Morgan Stanley’s research states that India is positioned to drive one-fifth of the global growth over the next decade. The market capitalisation is likely to grow by 11% annually to $10 trillion. As an investor, mutual funds and stock investments are among the most popular choices to grow your savings. However, it is recommended that individuals must analyse all the features associated with their investment vehicle before making an investment decision. This article aims to analyse the key differences between stocks and mutual funds and provide insight into which is a better investment avenue.

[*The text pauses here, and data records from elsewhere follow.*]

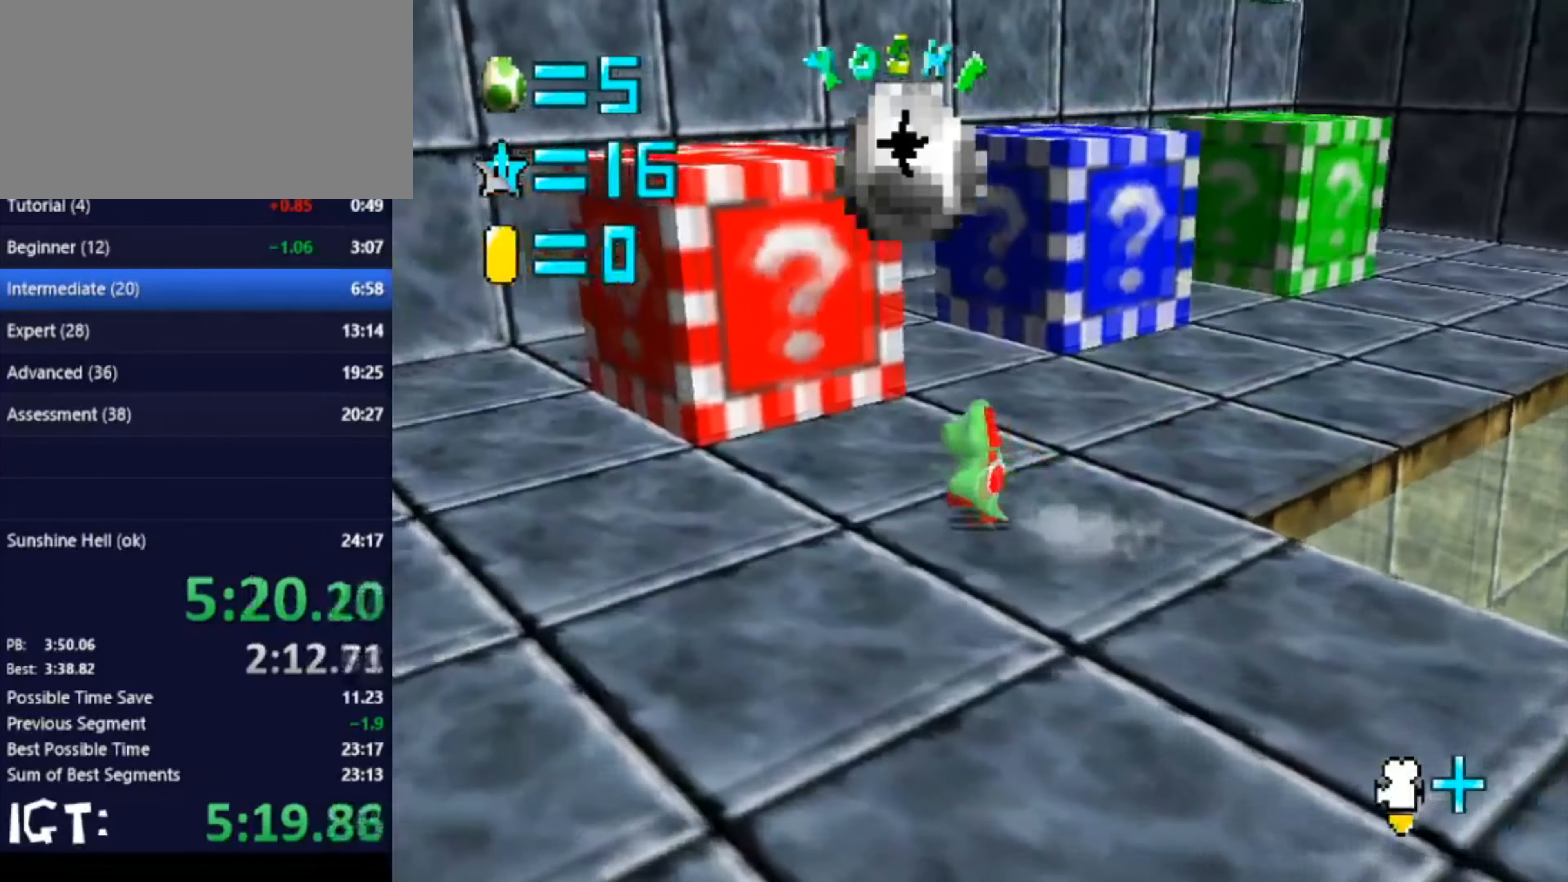
{"buttons": [], "left_stick": "up", "events": [[200, "left_stick", "down-left"], [367, "left_stick", "up"]]}
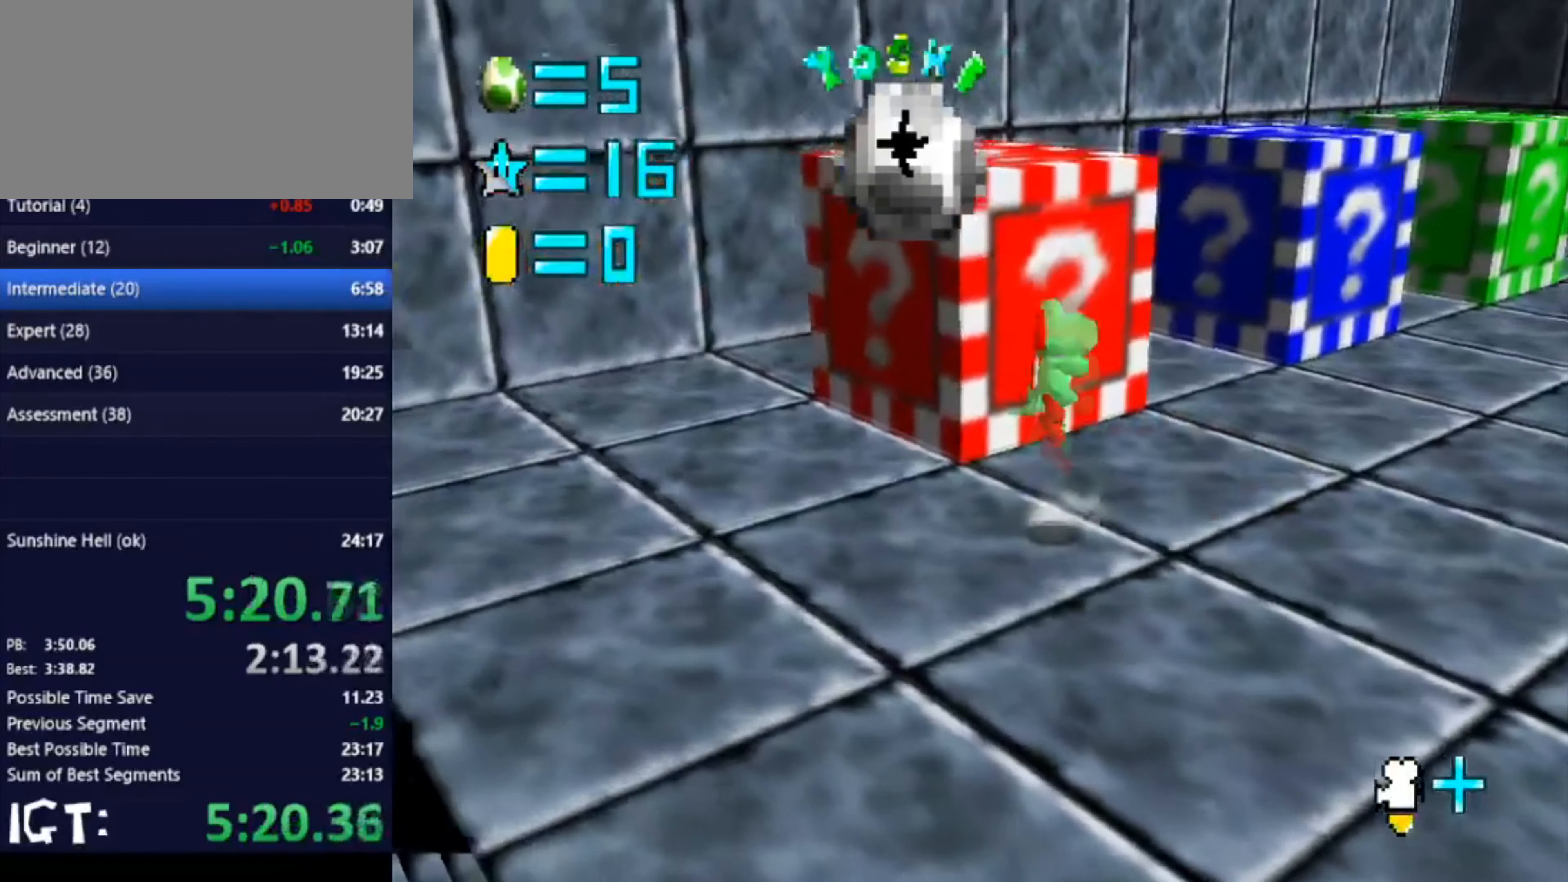
{"buttons": ["C_LEFT"], "left_stick": "up-left", "events": [[66, "left_stick", "up-left"], [500, "C_LEFT", "down"]]}
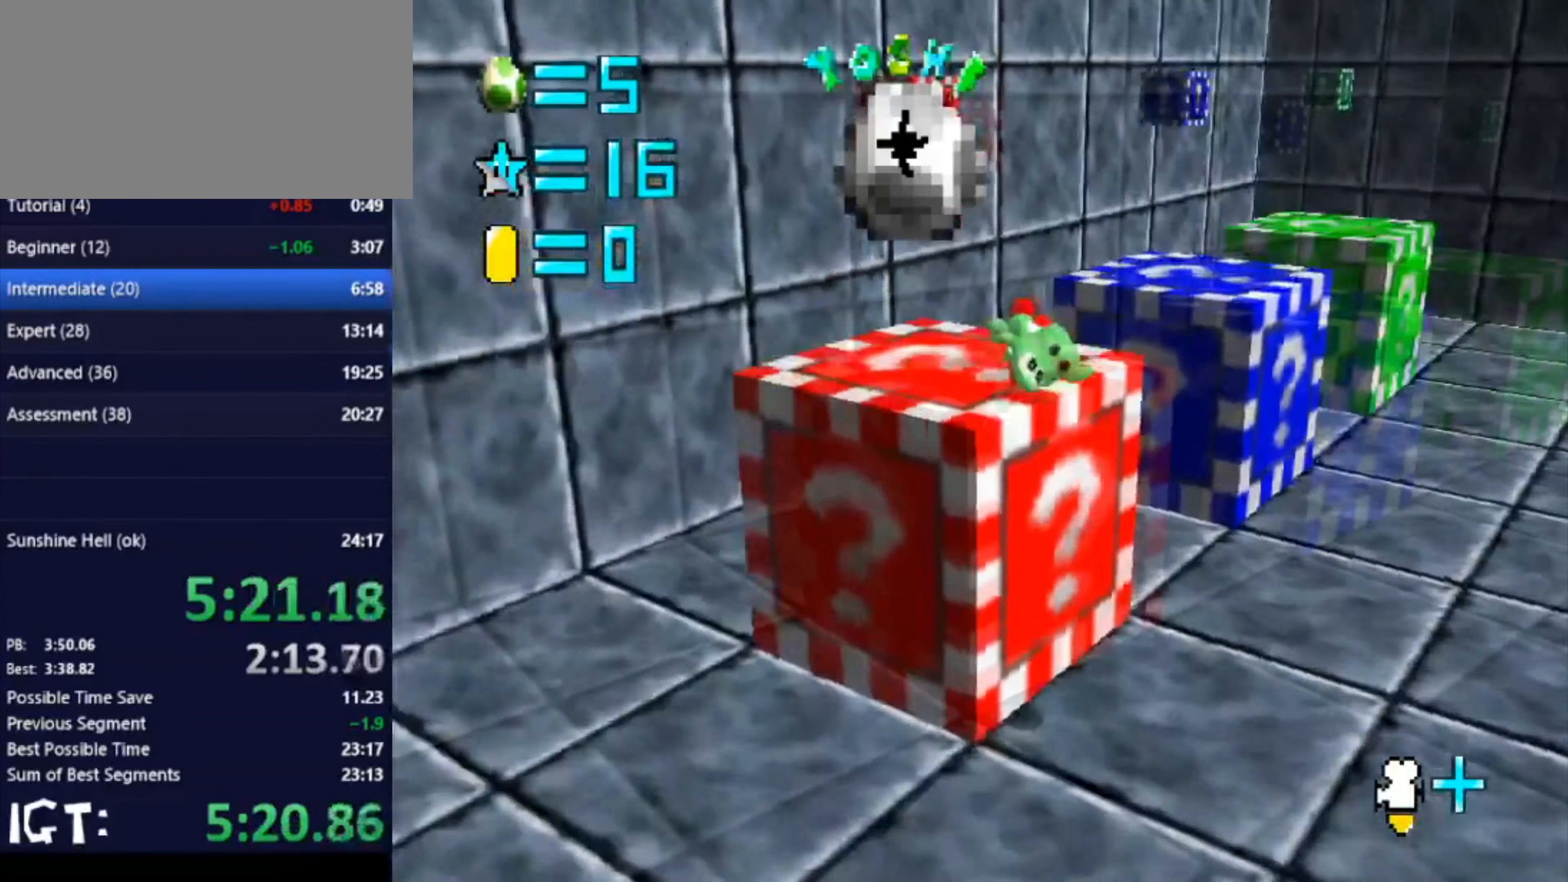
{"buttons": [], "left_stick": "right", "events": [[100, "C_LEFT", "up"], [334, "left_stick", "down-left"], [434, "left_stick", "right"]]}
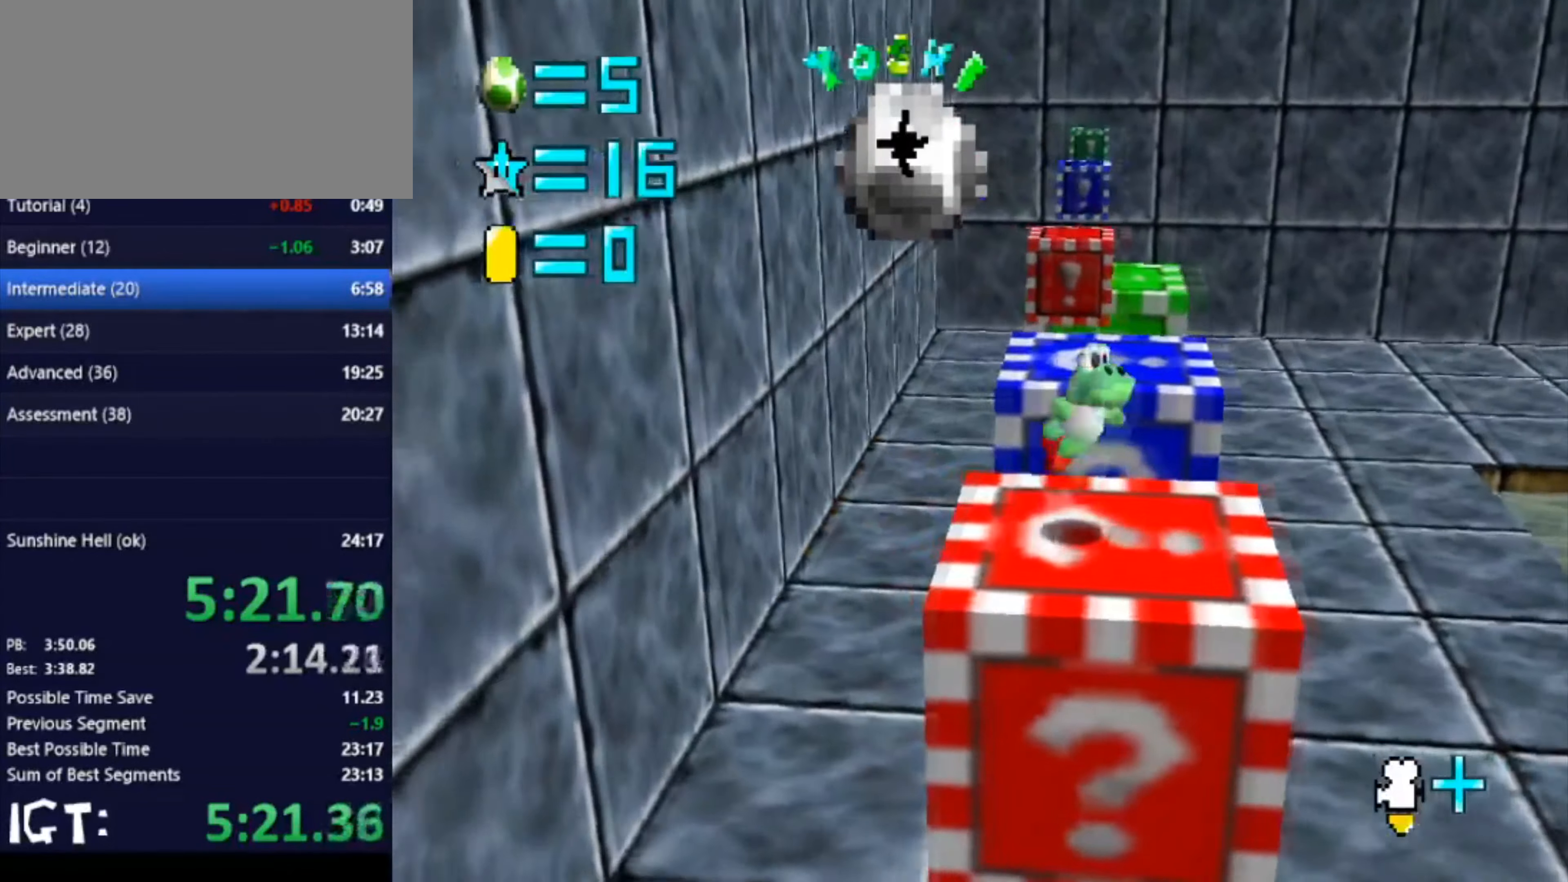
{"buttons": [], "left_stick": "up", "events": [[66, "left_stick", "up-right"], [166, "C_LEFT", "down"], [200, "left_stick", "center"], [333, "C_LEFT", "up"], [333, "left_stick", "up"]]}
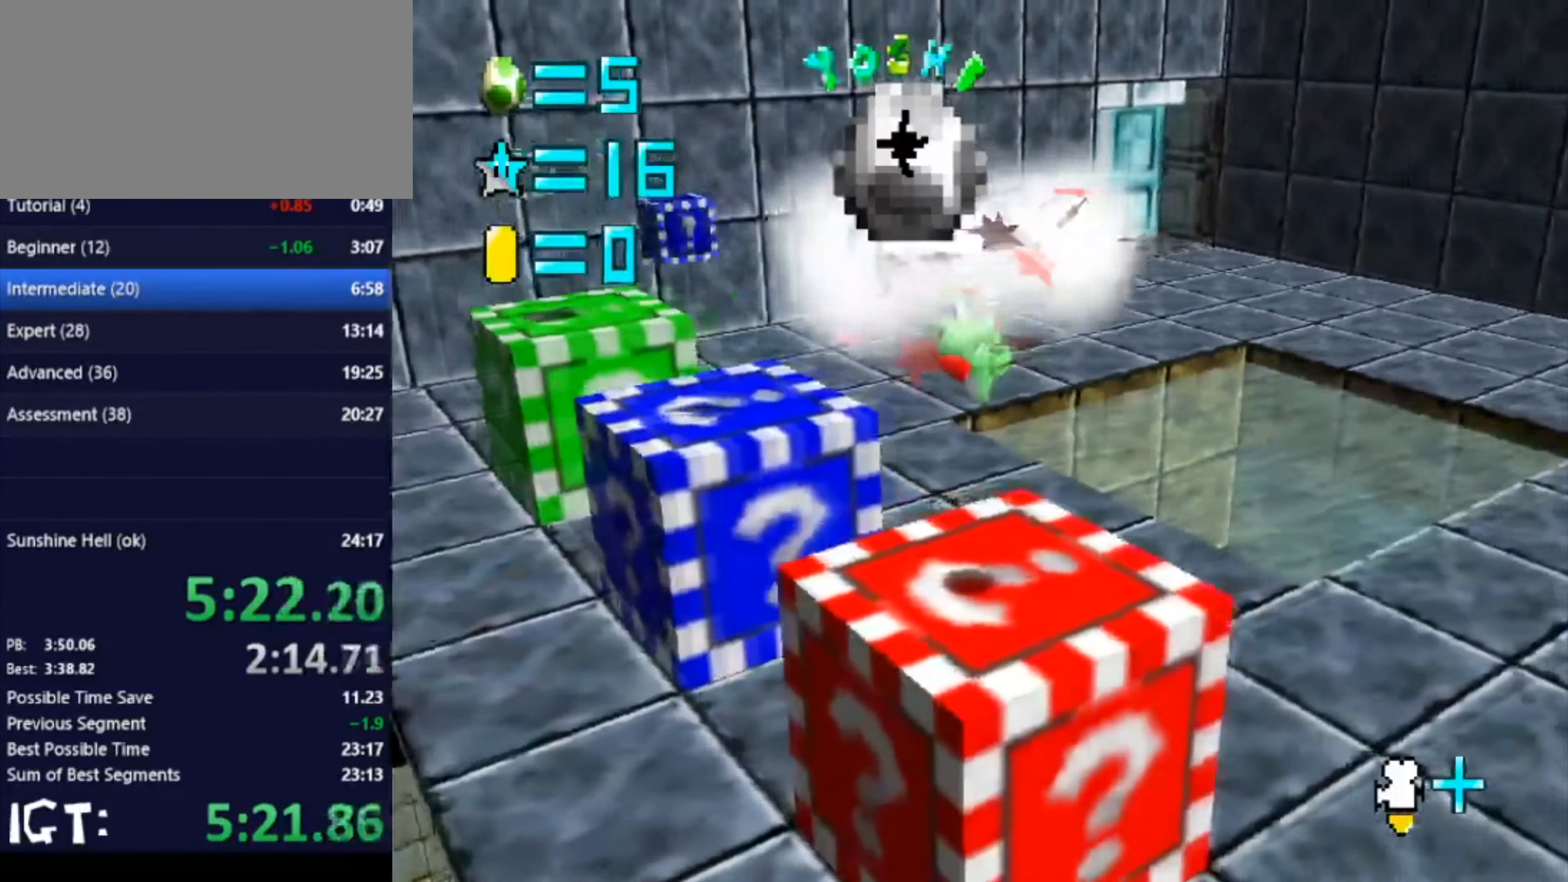
{"buttons": [], "left_stick": "up", "events": []}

Mutual Funds vs Stock Investment
Stocks and mutual funds differ extensively depending on the investing style and the risk and return factors. When you buy a stock, you own a stake in the company and can generate income through (i) dividends and (ii) the sale of stocks. Mutual funds help you gain a share in the pooled fund collected by various investors. Mutual funds allow you to select between different plans in case of dividend allotment. The “growth plan” reinvests the dividends into the fund to generate returns. On the other hand, a “dividend plan” is used more commonly by risk-averse investors to generate a stable income stream. While mutual funds may offer lesser transaction costs, many brokerage firms offer a free Demat account for first-time investors. Let us look at the critical differences between mutual funds and stock investments.
Features | Stock Investment | Mutual Funds |
Management | You rely on your research, knowledge, and expertise for stock screening. Your study may only consider some market scenarios. Additionally, you may need more tools and resources to conduct in-depth research before selecting stocks for your Demat account. | Experts manage mutual funds with access to advanced tools and resources. Mutual funds will be your best option if you are a new investor with time constraints or lesser knowledge of the stock markets. |
Risk vs Return | Investing in individual stocks carries a greater risk. You may even witness negative returns. | Mutual funds invest in diversified portfolios, thereby minimising the risk. Higher returns by other stocks can compensate for negative returns generated by a stock. |
Diversification | A well-diversified portfolio comprises at least fifteen to twenty stocks, which requires a significant investment. | With mutual funds, investors can access well-diversified portfolios without needing significant investment. |
Cost | You must pay your Demat account’s annual maintenance and additional charges to your broker. | Mutual funds attract lesser transaction costs. Moreover, you can also save on your Demat account annual maintenance charges while investing in mutual funds. |
Trading Time | You can buy or sell stocks anytime during market hours, i.e. 9:30 a.m. to 3:30 p.m IST. | Mutual funds can be bought or sold only once after the NAV is finalised at the end of the day. |
Tax Benefits | Stock investments do not offer tax benefits | ELSS Mutual funds help in providing tax benefits worth up to Rs. 1.5 Lakh per annum. |
Mutual Funds vs Stock Investments – Which is a better investment avenue?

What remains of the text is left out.